## Start Provided text

Source: www.punchng.com

Arms: Why Amotekun, Benue corps may not get AK-47 licence

Inspector-General of Police, Usman Baba Inspector-General of Police, Usman Baba

There are strong indications that moves by some governors to secure licences for their respective volunteer corps to carry assault rifles and combat the raging insecurity in their domain may continue to hit a brick wall.

This is because the embargo on the issuance of fresh firearms licences imposed on the police since 2013 have yet to be lifted, repeatedly bringing to naught efforts by some states to arm their security outfits and defend residents in their domain.

Sources in the police told Saturday PUNCH that there was no plan to lift the embargo due to the insecurity across the country. They ruled out the possibility of lifting the embargo anytime soon, saying plans by the governors to write the President may not yield any result.

## End Provided text

§ Direction 1: In the article about arms licences, since what year has the embargo on issuing fresh firearms licences been in place?

## Start Dataset excerpts

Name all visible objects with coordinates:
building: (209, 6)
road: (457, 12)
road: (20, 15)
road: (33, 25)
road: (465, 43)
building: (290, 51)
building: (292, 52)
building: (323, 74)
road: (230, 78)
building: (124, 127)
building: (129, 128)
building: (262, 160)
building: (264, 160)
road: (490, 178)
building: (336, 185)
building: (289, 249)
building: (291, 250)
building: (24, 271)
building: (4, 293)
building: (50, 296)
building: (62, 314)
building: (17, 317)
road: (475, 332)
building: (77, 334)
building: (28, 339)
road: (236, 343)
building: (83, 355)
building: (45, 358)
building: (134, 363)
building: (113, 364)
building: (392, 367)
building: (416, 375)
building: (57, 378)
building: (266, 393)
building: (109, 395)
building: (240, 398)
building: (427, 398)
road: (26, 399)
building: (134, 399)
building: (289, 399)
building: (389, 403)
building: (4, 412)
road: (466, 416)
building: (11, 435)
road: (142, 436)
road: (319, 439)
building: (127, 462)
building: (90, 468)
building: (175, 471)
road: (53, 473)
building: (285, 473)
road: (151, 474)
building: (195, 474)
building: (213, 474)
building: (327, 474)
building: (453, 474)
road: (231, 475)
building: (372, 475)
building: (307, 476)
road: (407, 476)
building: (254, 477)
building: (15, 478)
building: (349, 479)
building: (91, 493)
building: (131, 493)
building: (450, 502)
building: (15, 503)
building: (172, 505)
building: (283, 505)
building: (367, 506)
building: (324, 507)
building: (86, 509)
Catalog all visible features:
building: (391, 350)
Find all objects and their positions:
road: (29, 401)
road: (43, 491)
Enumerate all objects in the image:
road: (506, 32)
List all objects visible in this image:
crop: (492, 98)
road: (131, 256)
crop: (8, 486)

## End Dataset excerpts

§ Direction 2: Can you turn the records into a Markdown table with the columns Row and Line, beginning at the first line of the records and stopping after the line that contains "building: (289, 249)", with blank lines left out?

§ Answer 1: Since 2013.

§ Answer 2:
| Row | Line |
|---|---|
| 1 | Name all visible objects with coordinates: |
| 2 | building: (209, 6) |
| 3 | road: (457, 12) |
| 4 | road: (20, 15) |
| 5 | road: (33, 25) |
| 6 | road: (465, 43) |
| 7 | building: (290, 51) |
| 8 | building: (292, 52) |
| 9 | building: (323, 74) |
| 10 | road: (230, 78) |
| 11 | building: (124, 127) |
| 12 | building: (129, 128) |
| 13 | building: (262, 160) |
| 14 | building: (264, 160) |
| 15 | road: (490, 178) |
| 16 | building: (336, 185) |
| 17 | building: (289, 249) |